Provided records:
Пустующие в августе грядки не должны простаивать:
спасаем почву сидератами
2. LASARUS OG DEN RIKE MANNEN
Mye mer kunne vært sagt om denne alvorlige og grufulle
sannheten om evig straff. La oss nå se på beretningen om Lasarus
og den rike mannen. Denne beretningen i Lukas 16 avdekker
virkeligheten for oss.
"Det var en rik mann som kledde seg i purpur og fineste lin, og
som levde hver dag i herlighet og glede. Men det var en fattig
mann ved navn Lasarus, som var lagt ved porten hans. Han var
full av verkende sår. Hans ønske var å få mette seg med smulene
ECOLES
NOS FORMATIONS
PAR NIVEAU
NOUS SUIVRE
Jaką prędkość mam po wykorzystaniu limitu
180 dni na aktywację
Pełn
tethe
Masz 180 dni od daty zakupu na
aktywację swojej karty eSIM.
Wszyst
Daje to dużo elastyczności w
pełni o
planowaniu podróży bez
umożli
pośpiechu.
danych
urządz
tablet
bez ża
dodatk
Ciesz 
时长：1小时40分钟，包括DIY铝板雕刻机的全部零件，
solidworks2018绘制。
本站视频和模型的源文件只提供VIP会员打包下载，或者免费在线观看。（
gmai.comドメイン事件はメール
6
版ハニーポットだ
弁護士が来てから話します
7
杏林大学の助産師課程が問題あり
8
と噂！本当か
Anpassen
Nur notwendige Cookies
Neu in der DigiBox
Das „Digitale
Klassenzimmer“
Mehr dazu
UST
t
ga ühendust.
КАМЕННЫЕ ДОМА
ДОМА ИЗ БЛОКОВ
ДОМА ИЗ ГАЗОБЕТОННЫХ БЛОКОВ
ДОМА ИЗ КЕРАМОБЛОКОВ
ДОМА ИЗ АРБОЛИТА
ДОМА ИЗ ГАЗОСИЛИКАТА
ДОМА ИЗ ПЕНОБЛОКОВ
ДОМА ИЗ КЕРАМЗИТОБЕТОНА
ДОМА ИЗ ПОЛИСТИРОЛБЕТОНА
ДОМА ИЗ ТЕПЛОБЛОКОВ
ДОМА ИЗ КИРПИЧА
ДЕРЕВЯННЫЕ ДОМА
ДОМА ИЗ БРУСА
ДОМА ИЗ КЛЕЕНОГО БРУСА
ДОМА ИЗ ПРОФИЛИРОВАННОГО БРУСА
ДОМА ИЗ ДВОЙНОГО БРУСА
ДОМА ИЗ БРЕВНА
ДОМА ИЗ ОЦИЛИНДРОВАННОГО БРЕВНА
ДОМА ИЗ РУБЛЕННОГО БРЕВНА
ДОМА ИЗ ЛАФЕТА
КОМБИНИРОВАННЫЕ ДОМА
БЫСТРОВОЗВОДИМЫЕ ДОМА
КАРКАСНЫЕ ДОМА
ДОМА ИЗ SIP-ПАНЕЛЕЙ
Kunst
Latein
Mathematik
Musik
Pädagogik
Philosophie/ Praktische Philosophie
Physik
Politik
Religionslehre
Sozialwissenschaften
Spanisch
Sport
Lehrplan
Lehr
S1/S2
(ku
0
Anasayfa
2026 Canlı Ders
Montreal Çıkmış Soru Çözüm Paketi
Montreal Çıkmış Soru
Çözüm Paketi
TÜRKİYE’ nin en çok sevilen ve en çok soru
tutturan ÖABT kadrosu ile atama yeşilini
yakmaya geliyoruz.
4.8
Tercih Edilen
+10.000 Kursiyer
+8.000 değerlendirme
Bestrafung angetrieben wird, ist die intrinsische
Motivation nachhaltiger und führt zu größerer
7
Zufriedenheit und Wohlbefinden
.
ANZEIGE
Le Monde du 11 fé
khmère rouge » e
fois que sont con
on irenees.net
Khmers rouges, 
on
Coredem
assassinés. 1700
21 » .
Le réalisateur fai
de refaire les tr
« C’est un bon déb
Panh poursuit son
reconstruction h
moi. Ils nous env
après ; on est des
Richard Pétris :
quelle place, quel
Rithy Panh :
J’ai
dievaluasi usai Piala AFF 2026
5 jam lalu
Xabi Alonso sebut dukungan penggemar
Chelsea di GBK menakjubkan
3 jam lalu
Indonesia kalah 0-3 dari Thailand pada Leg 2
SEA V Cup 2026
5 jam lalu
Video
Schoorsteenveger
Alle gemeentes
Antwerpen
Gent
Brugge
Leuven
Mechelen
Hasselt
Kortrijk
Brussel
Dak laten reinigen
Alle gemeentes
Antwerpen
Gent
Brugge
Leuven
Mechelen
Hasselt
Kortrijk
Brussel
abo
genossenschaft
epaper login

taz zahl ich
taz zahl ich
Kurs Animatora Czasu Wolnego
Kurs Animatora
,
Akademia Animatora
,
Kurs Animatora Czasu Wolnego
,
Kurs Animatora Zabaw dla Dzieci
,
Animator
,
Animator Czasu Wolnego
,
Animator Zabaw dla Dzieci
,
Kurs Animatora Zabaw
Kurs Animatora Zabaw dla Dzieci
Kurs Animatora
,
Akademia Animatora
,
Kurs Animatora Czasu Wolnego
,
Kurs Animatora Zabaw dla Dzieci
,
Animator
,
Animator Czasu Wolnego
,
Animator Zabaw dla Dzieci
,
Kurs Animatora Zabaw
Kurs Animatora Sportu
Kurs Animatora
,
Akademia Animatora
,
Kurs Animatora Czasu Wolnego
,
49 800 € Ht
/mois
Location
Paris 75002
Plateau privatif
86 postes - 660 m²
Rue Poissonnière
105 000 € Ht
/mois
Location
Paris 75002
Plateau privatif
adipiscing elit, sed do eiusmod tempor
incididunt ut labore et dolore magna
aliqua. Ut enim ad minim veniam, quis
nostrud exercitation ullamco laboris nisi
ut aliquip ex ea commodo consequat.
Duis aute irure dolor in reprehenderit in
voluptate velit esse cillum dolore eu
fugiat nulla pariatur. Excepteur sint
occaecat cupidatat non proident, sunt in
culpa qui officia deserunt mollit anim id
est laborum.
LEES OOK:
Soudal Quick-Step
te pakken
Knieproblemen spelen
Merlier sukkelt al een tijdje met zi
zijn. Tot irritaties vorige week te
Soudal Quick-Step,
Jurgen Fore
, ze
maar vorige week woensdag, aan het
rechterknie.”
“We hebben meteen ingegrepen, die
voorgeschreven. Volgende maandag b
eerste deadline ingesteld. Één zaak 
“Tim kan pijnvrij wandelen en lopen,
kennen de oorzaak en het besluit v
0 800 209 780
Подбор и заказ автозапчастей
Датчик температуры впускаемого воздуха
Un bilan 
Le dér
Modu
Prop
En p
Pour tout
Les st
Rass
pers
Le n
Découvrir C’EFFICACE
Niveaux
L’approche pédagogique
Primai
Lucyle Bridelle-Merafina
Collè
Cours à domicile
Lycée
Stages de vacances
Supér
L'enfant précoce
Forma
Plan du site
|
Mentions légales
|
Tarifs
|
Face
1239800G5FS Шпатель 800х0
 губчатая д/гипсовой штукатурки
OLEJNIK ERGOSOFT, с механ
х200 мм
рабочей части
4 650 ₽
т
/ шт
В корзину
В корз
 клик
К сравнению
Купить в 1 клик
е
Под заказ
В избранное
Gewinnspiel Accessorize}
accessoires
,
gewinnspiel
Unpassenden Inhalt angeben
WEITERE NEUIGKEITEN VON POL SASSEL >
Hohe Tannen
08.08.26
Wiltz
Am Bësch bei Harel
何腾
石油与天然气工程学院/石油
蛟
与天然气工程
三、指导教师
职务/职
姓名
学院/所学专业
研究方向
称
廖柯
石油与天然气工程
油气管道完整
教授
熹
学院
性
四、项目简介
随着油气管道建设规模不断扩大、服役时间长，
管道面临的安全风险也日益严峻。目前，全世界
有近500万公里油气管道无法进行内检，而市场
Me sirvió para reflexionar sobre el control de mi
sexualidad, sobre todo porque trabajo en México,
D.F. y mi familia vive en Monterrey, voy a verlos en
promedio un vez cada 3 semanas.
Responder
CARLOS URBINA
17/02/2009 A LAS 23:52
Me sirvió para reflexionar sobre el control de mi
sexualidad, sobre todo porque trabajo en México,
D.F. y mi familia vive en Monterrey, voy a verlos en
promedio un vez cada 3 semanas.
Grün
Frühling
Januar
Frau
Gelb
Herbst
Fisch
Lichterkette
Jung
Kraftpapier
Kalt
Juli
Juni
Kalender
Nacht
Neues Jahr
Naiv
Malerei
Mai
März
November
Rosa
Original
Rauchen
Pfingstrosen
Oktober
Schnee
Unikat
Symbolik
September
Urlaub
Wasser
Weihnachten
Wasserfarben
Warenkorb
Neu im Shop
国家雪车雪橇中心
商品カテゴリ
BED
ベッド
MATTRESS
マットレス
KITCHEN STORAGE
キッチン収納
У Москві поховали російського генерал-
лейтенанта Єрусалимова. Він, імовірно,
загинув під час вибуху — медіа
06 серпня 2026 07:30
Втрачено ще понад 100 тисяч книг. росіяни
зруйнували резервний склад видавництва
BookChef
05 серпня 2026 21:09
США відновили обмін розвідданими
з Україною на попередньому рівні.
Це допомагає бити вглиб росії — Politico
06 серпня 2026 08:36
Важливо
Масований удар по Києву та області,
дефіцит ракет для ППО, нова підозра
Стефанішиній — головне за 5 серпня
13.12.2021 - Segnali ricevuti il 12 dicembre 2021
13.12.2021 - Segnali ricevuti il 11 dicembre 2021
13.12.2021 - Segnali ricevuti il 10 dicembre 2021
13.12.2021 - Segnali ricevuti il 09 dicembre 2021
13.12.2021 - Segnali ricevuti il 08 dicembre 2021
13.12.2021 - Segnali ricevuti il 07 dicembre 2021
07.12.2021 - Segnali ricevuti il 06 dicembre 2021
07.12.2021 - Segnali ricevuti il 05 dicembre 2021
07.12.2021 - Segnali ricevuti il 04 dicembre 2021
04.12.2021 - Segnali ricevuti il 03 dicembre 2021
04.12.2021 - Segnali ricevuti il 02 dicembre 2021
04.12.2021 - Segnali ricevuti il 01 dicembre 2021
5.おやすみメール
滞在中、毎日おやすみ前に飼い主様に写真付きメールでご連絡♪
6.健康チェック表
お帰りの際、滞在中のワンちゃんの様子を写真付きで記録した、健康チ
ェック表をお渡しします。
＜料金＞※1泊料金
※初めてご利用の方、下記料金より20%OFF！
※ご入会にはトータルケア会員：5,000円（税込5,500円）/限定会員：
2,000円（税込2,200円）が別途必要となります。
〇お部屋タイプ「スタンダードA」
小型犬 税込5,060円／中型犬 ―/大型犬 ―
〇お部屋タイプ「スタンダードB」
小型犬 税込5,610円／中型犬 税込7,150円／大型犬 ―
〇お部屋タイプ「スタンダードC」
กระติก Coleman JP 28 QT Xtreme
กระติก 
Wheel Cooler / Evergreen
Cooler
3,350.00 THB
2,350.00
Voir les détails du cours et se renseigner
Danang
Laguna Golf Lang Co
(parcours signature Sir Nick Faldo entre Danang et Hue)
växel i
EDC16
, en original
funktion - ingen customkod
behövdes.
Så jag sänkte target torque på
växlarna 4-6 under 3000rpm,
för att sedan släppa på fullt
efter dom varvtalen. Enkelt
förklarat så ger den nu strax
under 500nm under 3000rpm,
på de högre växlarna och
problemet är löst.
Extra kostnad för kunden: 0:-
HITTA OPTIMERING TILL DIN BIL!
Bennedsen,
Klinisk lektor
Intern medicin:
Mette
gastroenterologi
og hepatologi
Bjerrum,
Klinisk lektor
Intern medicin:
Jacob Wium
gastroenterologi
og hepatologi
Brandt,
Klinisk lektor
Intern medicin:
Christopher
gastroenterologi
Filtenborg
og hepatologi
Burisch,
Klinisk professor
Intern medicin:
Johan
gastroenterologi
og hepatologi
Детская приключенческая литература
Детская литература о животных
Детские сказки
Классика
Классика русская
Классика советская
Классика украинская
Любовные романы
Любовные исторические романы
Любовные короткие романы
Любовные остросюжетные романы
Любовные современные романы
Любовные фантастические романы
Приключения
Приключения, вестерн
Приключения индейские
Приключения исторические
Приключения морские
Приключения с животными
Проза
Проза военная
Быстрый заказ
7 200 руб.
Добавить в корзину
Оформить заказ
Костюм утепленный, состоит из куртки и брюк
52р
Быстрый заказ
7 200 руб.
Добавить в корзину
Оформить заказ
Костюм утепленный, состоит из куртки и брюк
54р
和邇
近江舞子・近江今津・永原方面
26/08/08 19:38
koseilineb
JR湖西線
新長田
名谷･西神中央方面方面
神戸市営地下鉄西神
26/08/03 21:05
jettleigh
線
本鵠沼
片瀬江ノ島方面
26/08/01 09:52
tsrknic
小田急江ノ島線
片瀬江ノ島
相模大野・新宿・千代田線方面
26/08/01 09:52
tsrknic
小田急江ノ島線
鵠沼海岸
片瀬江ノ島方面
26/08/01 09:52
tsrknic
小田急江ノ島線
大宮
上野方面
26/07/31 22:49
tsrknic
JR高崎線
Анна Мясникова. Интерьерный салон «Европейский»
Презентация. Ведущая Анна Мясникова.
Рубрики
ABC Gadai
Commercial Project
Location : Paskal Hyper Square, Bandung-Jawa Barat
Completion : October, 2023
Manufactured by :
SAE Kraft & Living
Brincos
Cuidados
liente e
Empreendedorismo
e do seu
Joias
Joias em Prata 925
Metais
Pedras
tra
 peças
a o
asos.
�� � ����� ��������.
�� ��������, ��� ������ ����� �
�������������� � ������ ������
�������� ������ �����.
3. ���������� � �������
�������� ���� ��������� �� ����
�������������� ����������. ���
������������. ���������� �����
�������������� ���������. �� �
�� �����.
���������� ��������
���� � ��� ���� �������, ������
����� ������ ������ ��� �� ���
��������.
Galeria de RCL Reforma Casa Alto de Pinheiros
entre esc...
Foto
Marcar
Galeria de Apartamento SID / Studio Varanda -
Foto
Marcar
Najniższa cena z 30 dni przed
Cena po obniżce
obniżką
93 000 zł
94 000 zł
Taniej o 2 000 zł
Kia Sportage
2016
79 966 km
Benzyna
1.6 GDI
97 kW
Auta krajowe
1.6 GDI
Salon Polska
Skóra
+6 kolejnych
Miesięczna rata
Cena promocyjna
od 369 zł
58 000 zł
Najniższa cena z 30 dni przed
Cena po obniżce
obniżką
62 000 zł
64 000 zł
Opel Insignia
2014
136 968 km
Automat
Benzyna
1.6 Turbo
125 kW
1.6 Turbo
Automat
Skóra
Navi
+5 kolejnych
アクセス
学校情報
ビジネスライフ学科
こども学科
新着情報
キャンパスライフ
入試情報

What is expected: Could you show every line of the material that includes the string "Детская"?

Task answer:
Детская приключенческая литература
Детская литература о животных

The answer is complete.